*INFORMATION SUPPLIED*.
********************
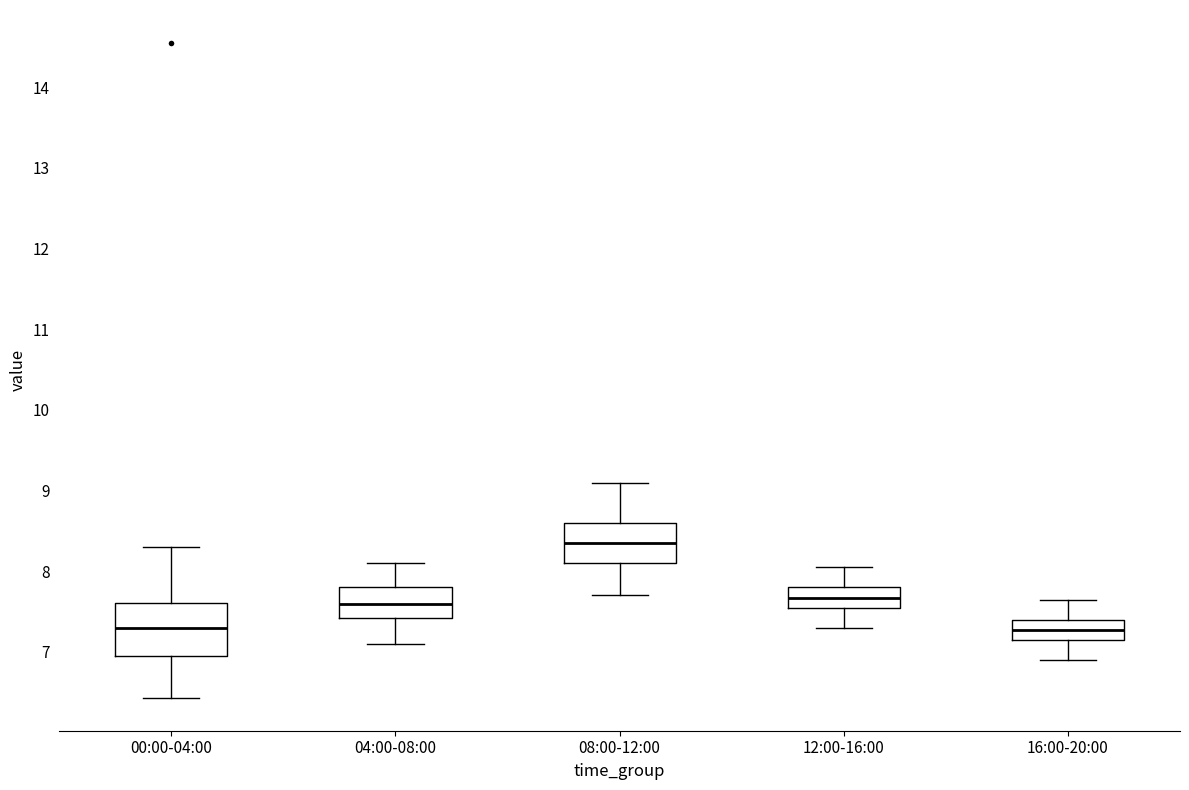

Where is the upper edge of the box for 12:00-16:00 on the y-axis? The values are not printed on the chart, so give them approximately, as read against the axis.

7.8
********************
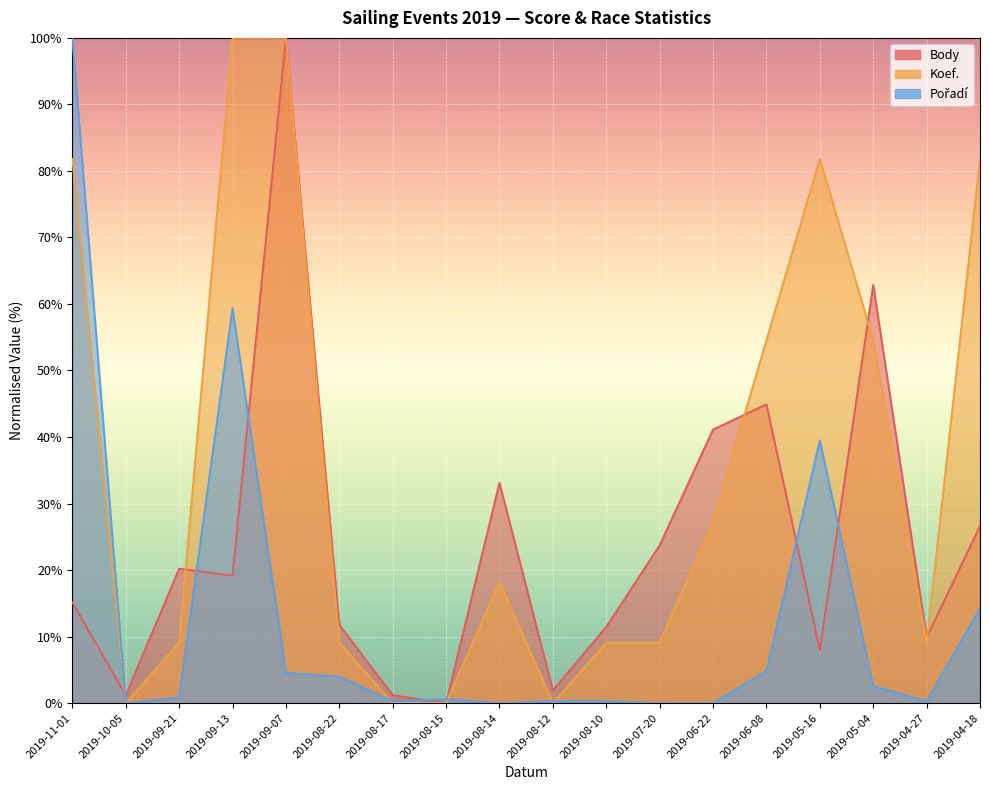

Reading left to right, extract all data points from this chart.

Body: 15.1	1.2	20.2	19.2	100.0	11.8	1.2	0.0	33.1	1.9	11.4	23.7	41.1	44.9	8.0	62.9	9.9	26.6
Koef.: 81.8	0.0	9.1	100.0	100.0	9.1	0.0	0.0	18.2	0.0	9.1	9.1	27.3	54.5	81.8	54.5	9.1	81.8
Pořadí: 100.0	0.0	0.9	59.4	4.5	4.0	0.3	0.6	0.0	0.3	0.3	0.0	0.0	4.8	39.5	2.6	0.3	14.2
********************
*TASK*.
Return every line from the records above that contains the word "chart".

*WORKED SOLUTION*.
Where is the upper edge of the box for 12:00-16:00 on the y-axis? The values are not printed on the chart, so give them approximately, as read against the axis.
Reading left to right, extract all data points from this chart.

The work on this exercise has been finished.